Could you reproduce every record below exactly as written?

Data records

"""

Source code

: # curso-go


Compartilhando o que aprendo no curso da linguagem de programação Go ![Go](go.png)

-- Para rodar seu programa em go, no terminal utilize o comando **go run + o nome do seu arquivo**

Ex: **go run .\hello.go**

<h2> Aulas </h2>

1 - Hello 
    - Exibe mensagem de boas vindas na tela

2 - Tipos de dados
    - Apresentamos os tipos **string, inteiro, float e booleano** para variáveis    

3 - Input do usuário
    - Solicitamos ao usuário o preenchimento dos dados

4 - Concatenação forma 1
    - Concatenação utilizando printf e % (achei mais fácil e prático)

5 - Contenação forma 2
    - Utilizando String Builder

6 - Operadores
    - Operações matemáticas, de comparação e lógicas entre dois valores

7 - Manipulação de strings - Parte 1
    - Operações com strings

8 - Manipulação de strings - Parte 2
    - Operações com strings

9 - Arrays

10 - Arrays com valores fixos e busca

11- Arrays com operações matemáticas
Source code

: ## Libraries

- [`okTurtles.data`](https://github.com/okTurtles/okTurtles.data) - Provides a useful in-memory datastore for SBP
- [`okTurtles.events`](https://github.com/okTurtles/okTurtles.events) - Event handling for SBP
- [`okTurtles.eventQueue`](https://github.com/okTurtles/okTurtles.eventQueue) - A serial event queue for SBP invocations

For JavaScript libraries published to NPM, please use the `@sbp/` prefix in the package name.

"""

▶ _EXERCISE RESULT_
Source code

: # curso-go


Compartilhando o que aprendo no curso da linguagem de programação Go ![Go](go.png)

-- Para rodar seu programa em go, no terminal utilize o comando **go run + o nome do seu arquivo**

Ex: **go run .\hello.go**

<h2> Aulas </h2>

1 - Hello 
    - Exibe mensagem de boas vindas na tela

2 - Tipos de dados
    - Apresentamos os tipos **string, inteiro, float e booleano** para variáveis    

3 - Input do usuário
    - Solicitamos ao usuário o preenchimento dos dados

4 - Concatenação forma 1
    - Concatenação utilizando printf e % (achei mais fácil e prático)

5 - Contenação forma 2
    - Utilizando String Builder

6 - Operadores
    - Operações matemáticas, de comparação e lógicas entre dois valores

7 - Manipulação de strings - Parte 1
    - Operações com strings

8 - Manipulação de strings - Parte 2
    - Operações com strings

9 - Arrays

10 - Arrays com valores fixos e busca

11- Arrays com operações matemáticas
Source code

: ## Libraries

- [`okTurtles.data`](https://github.com/okTurtles/okTurtles.data) - Provides a useful in-memory datastore for SBP
- [`okTurtles.events`](https://github.com/okTurtles/okTurtles.events) - Event handling for SBP
- [`okTurtles.eventQueue`](https://github.com/okTurtles/okTurtles.eventQueue) - A serial event queue for SBP invocations

For JavaScript libraries published to NPM, please use the `@sbp/` prefix in the package name.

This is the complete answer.